_JOB 1_
Answer these questions about the seafood fraud article:
(a) For which organization is Beckie Zisser an ocean advocate?
(b) What share of the fish samples that Oceana tested last year were mislabeled?
(c) Whose guidelines were used to judge those samples as mislabeled?
_JOB 2_
Pick up the article on seafood fraud after its final sentence and carry it on for a few paragraphs.

Beckie Zisser is an ocean advocate for Oceana. She contributed this article to Live Science's Expert Voices: Op-Ed & Insights.
Trust lies at the foundation of every food label, most importantly in the accuracy of the information. Unfortunately, as more and more food-testing studies surface revealing food fraud, consumers are realizing they cannot always trust what they are eating. This is a particularly acute problem with seafood, where often a diner is getting a completely different species than the one ordered.
Seafood fraud is any misrepresentation of seafood: Falsified documents, too much ice added to packaging, species substitution and products that are mislabeled as species of higher value. Last year, Oceana found that one-third of over 1,200 fish samples tested nationwide were mislabeled according to U.S. Food and Drug Administration (FDA) guidelines. Most often, that practice is done to sell a less desirable species as a more desirable one, ensuring the sale of the product for a much better price.

_PROVIDED DATA_
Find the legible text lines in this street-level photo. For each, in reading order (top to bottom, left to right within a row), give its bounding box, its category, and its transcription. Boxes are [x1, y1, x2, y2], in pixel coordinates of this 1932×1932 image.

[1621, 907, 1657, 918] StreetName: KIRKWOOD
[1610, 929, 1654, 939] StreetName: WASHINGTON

_FINAL ANSWER 1_
(a) Oceana.
(b) One-third of over 1,200 samples.
(c) The U.S. Food and Drug Administration (FDA).

_FINAL ANSWER 2_
Same taste, different fate
So if it tastes the same, why does species substitution actually matter? For one, Oceana found fish that carry health advisories are being sold as safer choices. King mackerel, one of four species of fish the FDA recommends children and pregnant women avoid, was found sold as grouper in Florida. Escolar, a species of fish that Japan and Italy have banned and against which other nations have issued health advisories due to it causing mild to severe gastrointestinal problems, is often labeled as "white tuna" in U.S. sushi bars. [Seafood Mystery Meals (Gallery )]
In addition, certain overfished species are frequently sold as better-managed species, such as the severely depleted Atlantic halibut being sold as less-threatened Pacific halibut.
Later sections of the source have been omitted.